Glencore shareholders are first up on Tuesday at 8am at the company's headquarters in Zug, while Xstrata's vote is planned for 1.15pm in the same Swiss canton.
Both Swiss-based companies had been set to approve the blockbuster merger in September but the deal ran into major resistance from key Xstrata shareholders demanding better conditions.
But for market-watchers, the deal seems assured after Qatar's sovereign wealth fund — which has a 12-percent stake in Xstrata — said last week that it would now approve Glencore's bid to merge with Xstrata.
The Qatari fund had been holding out for 3.25 Glencore shares for one Xstrata share, but said it would accept the 3.05 final offer.
However, in last Thursday's statement the fund said it would abstain from voting on the pay package for the new entity's management group, a major source of dispute in the deal.
As part of the tie-up to create a raw materials juggernaut with sales of $209.4 billion and operating profit of $16.2 billion, Xstrata executives are to be paid a total of 179 million euros.

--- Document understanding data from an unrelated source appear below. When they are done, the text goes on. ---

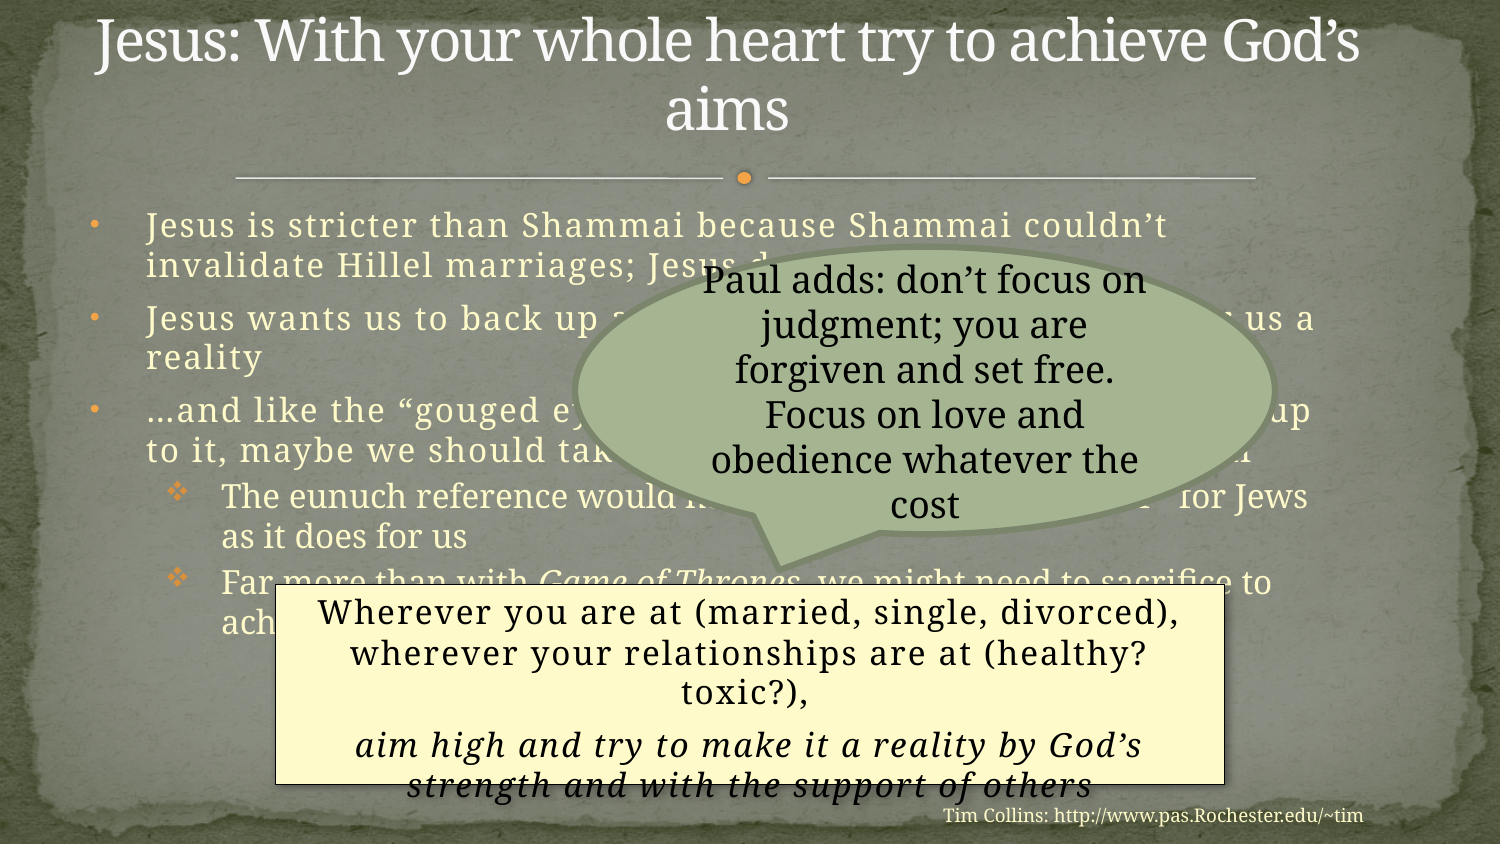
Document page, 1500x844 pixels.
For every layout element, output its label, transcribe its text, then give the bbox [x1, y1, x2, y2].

footer Tim Collins: http://www.pas.Rochester.edu/~tim [791, 793, 1379, 841]
subtitle Jesus is stricter than Shammai because Shammai couldn’t invalidate Hillel marriages; Jesus does [Keener] Jesus wants us to back up and ask how to make God’s will for us a reality …and like the “gouged eyes” teaching, if we don’t think we are up to it, maybe we should take the high road and not marry at all The eunuch reference would have had the same “ick factor” for Jews as it does for us Far more than with Game of Thrones, we might need to sacrifice to achieve this [75, 196, 1363, 735]
text_box Wherever you are at (married, single, divorced), wherever your relationships are at (healthy? toxic?), aim high and try to make it a reality by God’s strength and with the support of others [275, 584, 1225, 785]
text_box Paul adds: don’t focus on judgment; you are forgiven and set free. Focus on love and obedience whatever the cost [571, 243, 1279, 574]
title Jesus: With your whole heart try to achieve God’s aims [46, 37, 1409, 150]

Among the many shareholders critical of the sweetener for Xstrata managers, Standard Life Investments slammed that proposal as "unnecessary" and the result of a "rather rapacious management team and a weak board, and we will be voting against it.
If it gets the go-ahead, the merger will then need the approval of EU regulators who have until November 22nd to examine the case.
Analysts say regulators could ask Glencore to shed some of its equity stake in Belgian group Nyastar, the world's leading producer of zinc.